Gevolgen voor het bedrijfseffecten en het milieu

De gevolgen voor het bedrijfsleven en voor het milieu, zoals beschreven in de paragrafen 4 en 5 van de nota van toelichting bij het genoemde besluit van 30 maart 2009, worden door onderhavig besluit niet anders, met dien verstande dat deze effecten door onderhavig besluit pas in 2021 optreden.

Vaste verandermomenten

Gestreefd wordt naar inwerkingtreding van dit besluit op 1 januari 2011. Hiermee wordt aangesloten bij het kabinetsbeleid van vaste verandermomenten voor regelgeving, neergelegd in de brief van 3 november 2008 aan de Voorzitter van de Tweede Kamer (Kamerstukken II 2008/09, 29 515, nr. 270).

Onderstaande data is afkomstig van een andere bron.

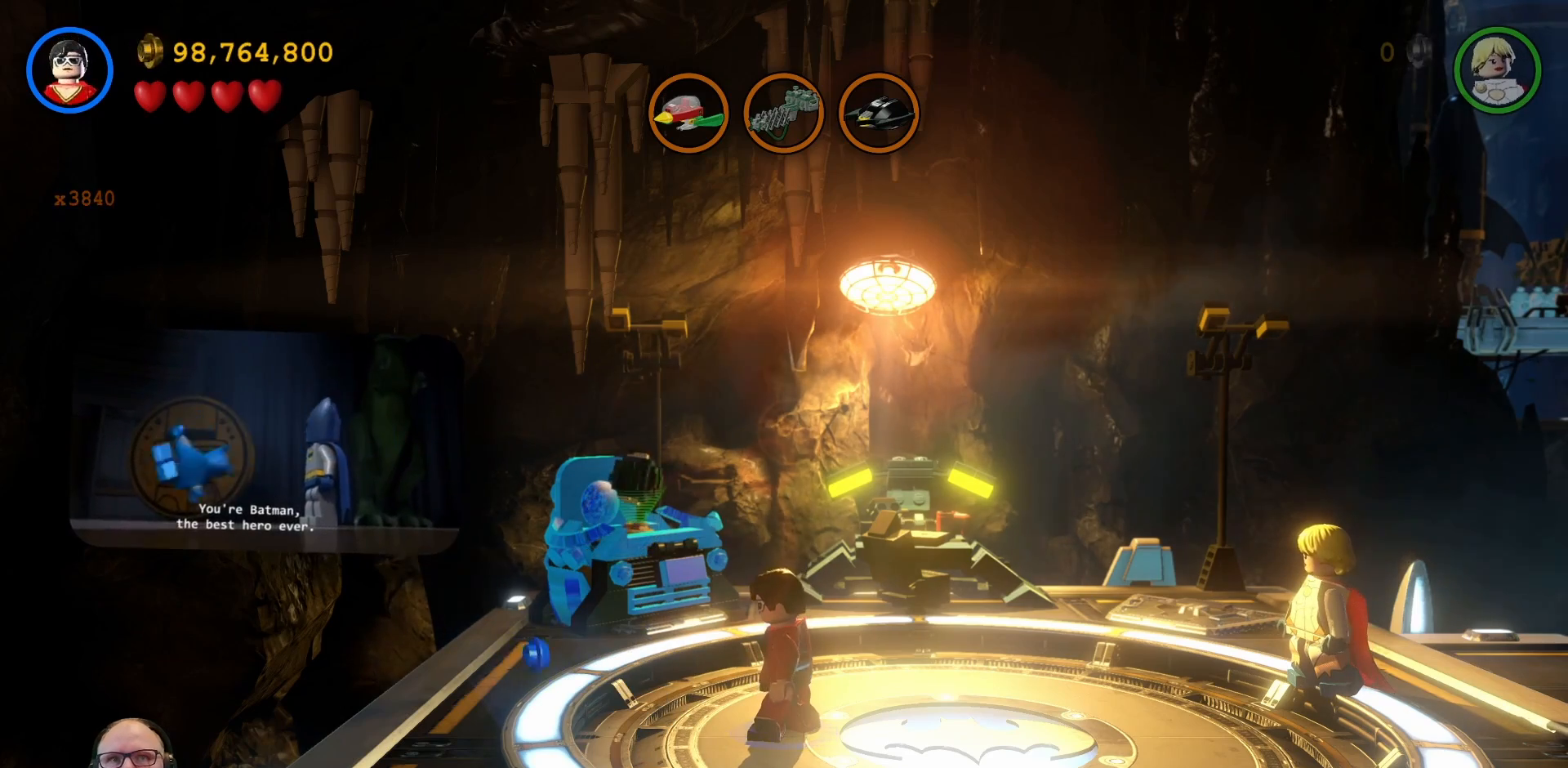
Gameplay with a controller (Xbox layout); each line is a JSON object with the inputs held at the frame after it. "events" lists button and stick changes between this image and that frame as [ms after this image, input, new state], when the widget could be followed in between. Not read: HOME L3 R1 R3.
{"buttons": ["L1"], "left_stick": "left", "right_stick": "center", "events": [[333, "left_stick", "left"], [500, "L1", "down"]]}
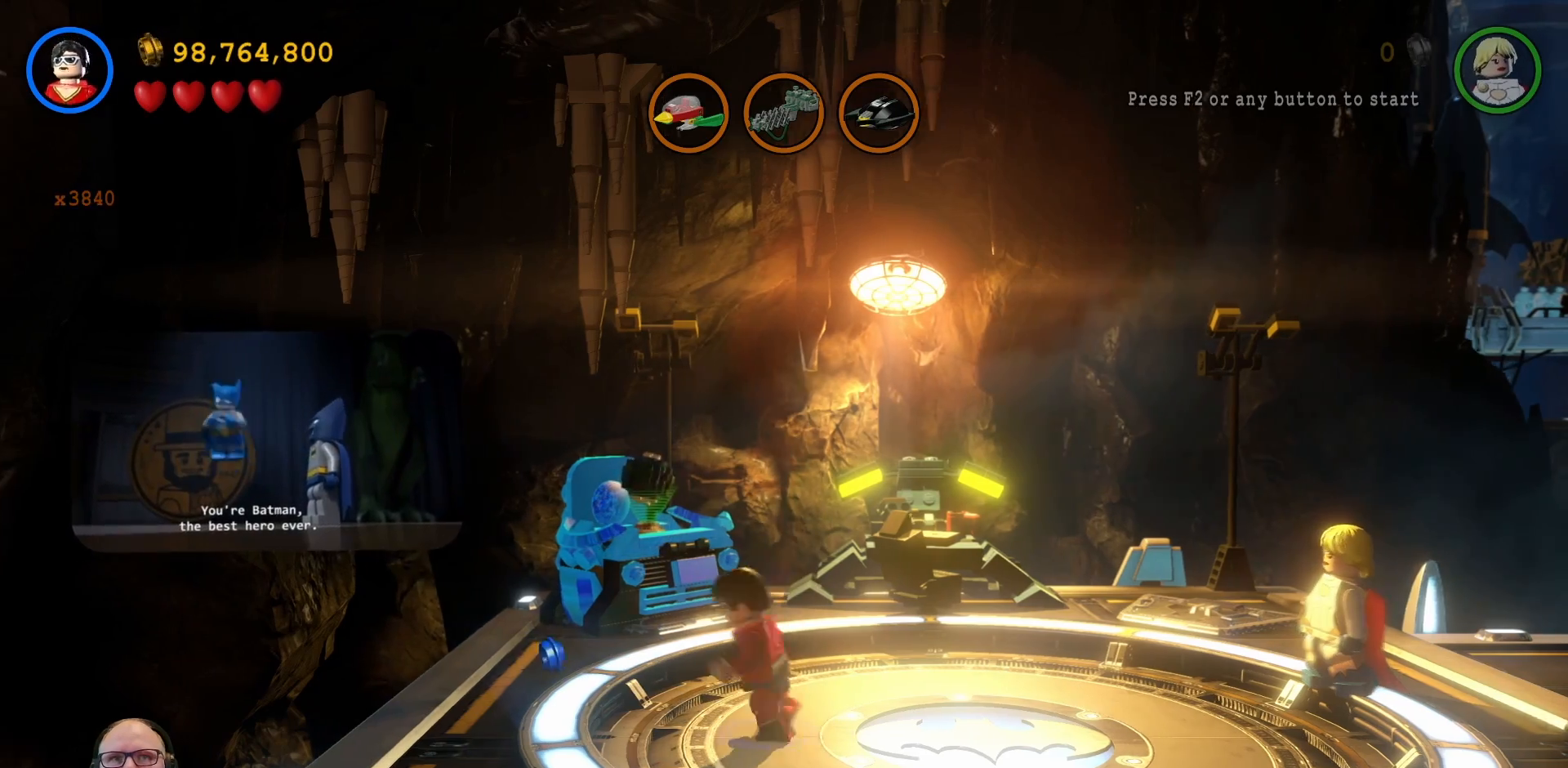
{"buttons": [], "left_stick": "center", "right_stick": "center", "events": [[33, "L1", "up"], [200, "START", "down"], [200, "X", "down"], [200, "Y", "down"], [200, "left_stick", "center"], [267, "START", "up"], [267, "X", "up"], [267, "Y", "up"]]}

De Minister van Landbouw, Natuur en Voedselkwaliteit,

G. Verburg


XHistnoot
histnoot

Het advies van de Raad van State wordt niet openbaar gemaakt op grond van artikel 25a, vijfde lid j° vierde lid, onder b van de Wet op de Raad van State, omdat het zonder meer instemmend luidt.